We don’t check if chickens can eat grass first, but we check if chickens can eat bugs first.
With that in mind, let’s see from the list
"fox,bug,chicken,grass,sheep"
chicken eats bug? Yes, so remove the bug from the list.
"fox,chicken,grass,sheep"
But there is a thing you need to consider very carefully.
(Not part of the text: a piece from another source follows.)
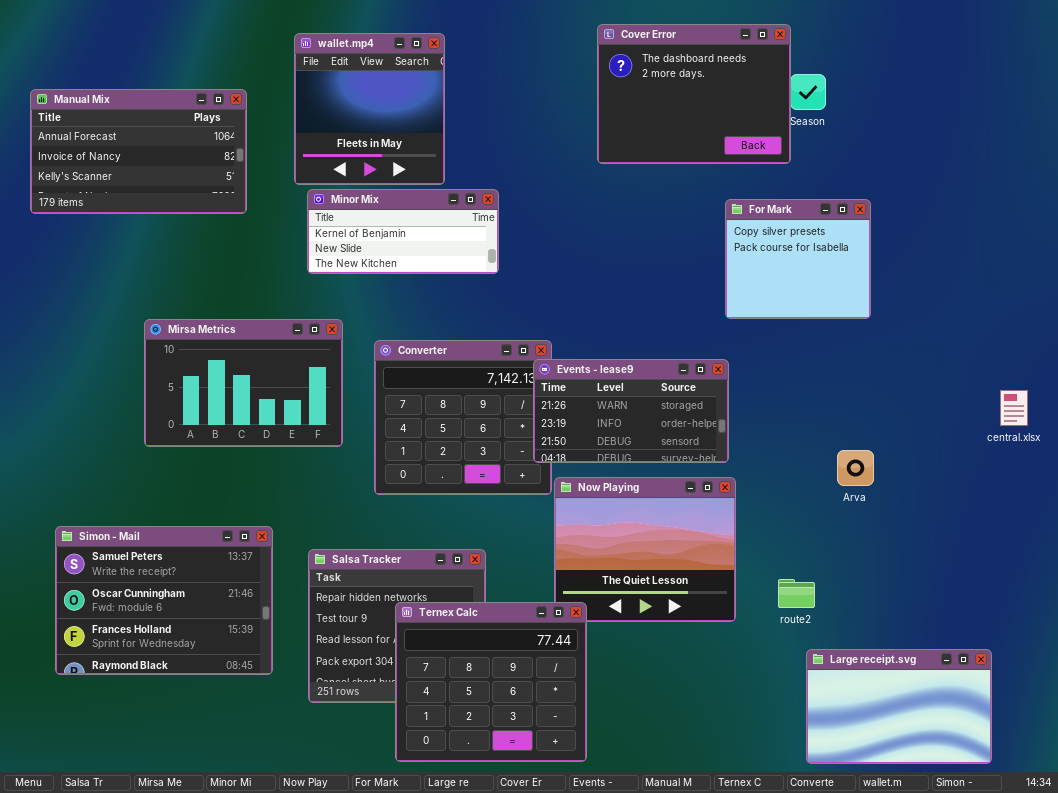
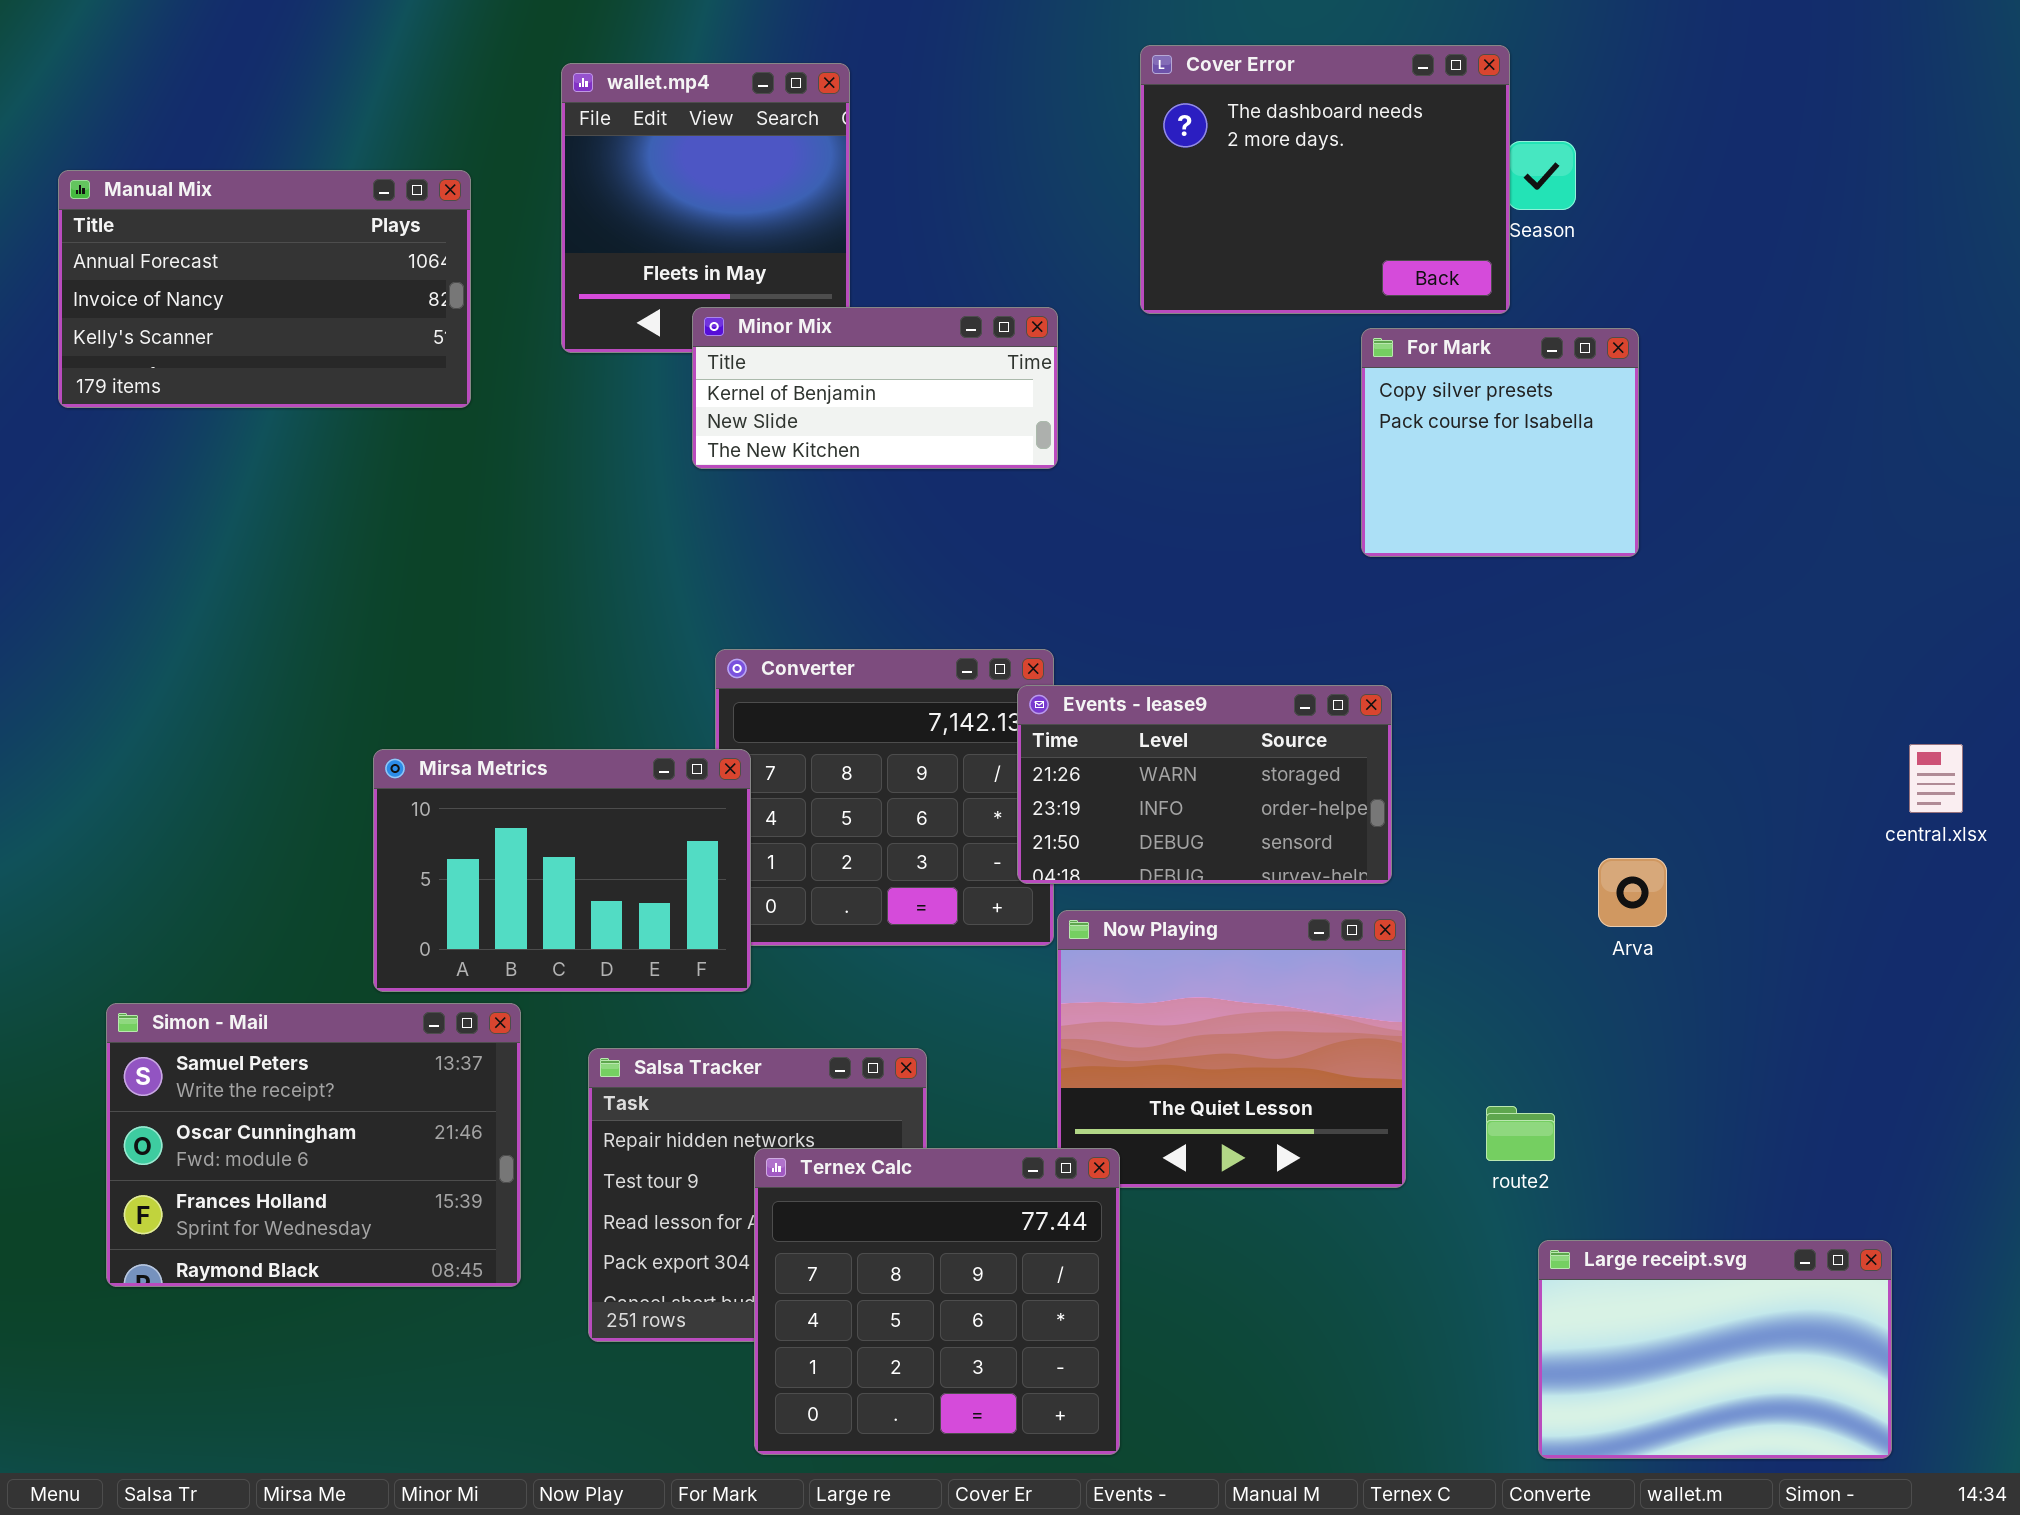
Minor Mix: [307,189,499,274] -> [692,307,1058,469], moved
For Mark: [725,199,871,319] -> [1361,328,1639,557], moved
Mirsa Metrics: [144,319,343,447] -> [373,749,751,992], moved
If you move your pointer that is currently pointing to the chicken, move it to the grass and check if the grass can eat chicken. That strategy will not work. You need to reset your pointer to the beginning of the list; that will point to the fox.
fn who_eats_who(zoo: &str) -> Vec<String> {
let mut answer: Vec<String> = Vec::new();
let mut zooz: HashMap<&str, Vec<&str>> = HashMap::with_capacity(11);
zooz.insert("bear", Vec::from(["big-fish", "bug", "chicken", "cow", "leaves", "sheep"]));
zooz.insert("antelope", Vec::from(["grass"]));
zooz.insert("big-fish", Vec::from(["little-fish"]));
zooz.insert("bug", Vec::from(["leaves"]));
zooz.insert("chicken", Vec::from(["bug"]));
zooz.insert("cow", Vec::from(["grass"]));
zooz.insert("fox", Vec::from(["chicken", "sheep"]));
zooz.insert("giraffe", Vec::from(["leaves"]));
zooz.insert("lion", Vec::from(["antelope", "cow"]));
zooz.insert("panda", Vec::from(["leaves"]));
zooz.insert("sheep", Vec::from(["grass"]));
let mut animals: Vec<&str> = zoo.split(",").collect();
answer.push(animals.join(",")); // init
let mut i = 0;
while i < animals.len() {
let animal = animals[i];
// Explore its left
if i > 0 {
let left_animal = animals[i - 1]; // Get the left animal
// See if there is animal in the map
// If so, get the animals that it can eat
if let Some(list_food) = zooz.get(animal) {
// If the left animal is the target of the current animal
if list_food.contains(&left_animal) {
// Remove the current that is eated by the current animal
let removed_animal = animals.remove(i - 1);
// Format the answer
answer.push(format!("{} eats {}", animal, removed_animal));
// Reset the pointer to the beginning of the list
i = 0;
continue;
}
}
}
// explore right
if i < animals.len() - 1 {
let right_animal = animals[i + 1];
if let Some(list_food) = zooz.get(animal) {
if list_food.contains(&right_animal) {
let removed_animal = animals.remove(i + 1);
answer.push(format!("{} eats {}", animal, removed_animal));
i = 0;
continue;
}
}
}
i += 1;
}
answer.push(animals.join(","));
return answer;
Hope you enjoy it and have while coding.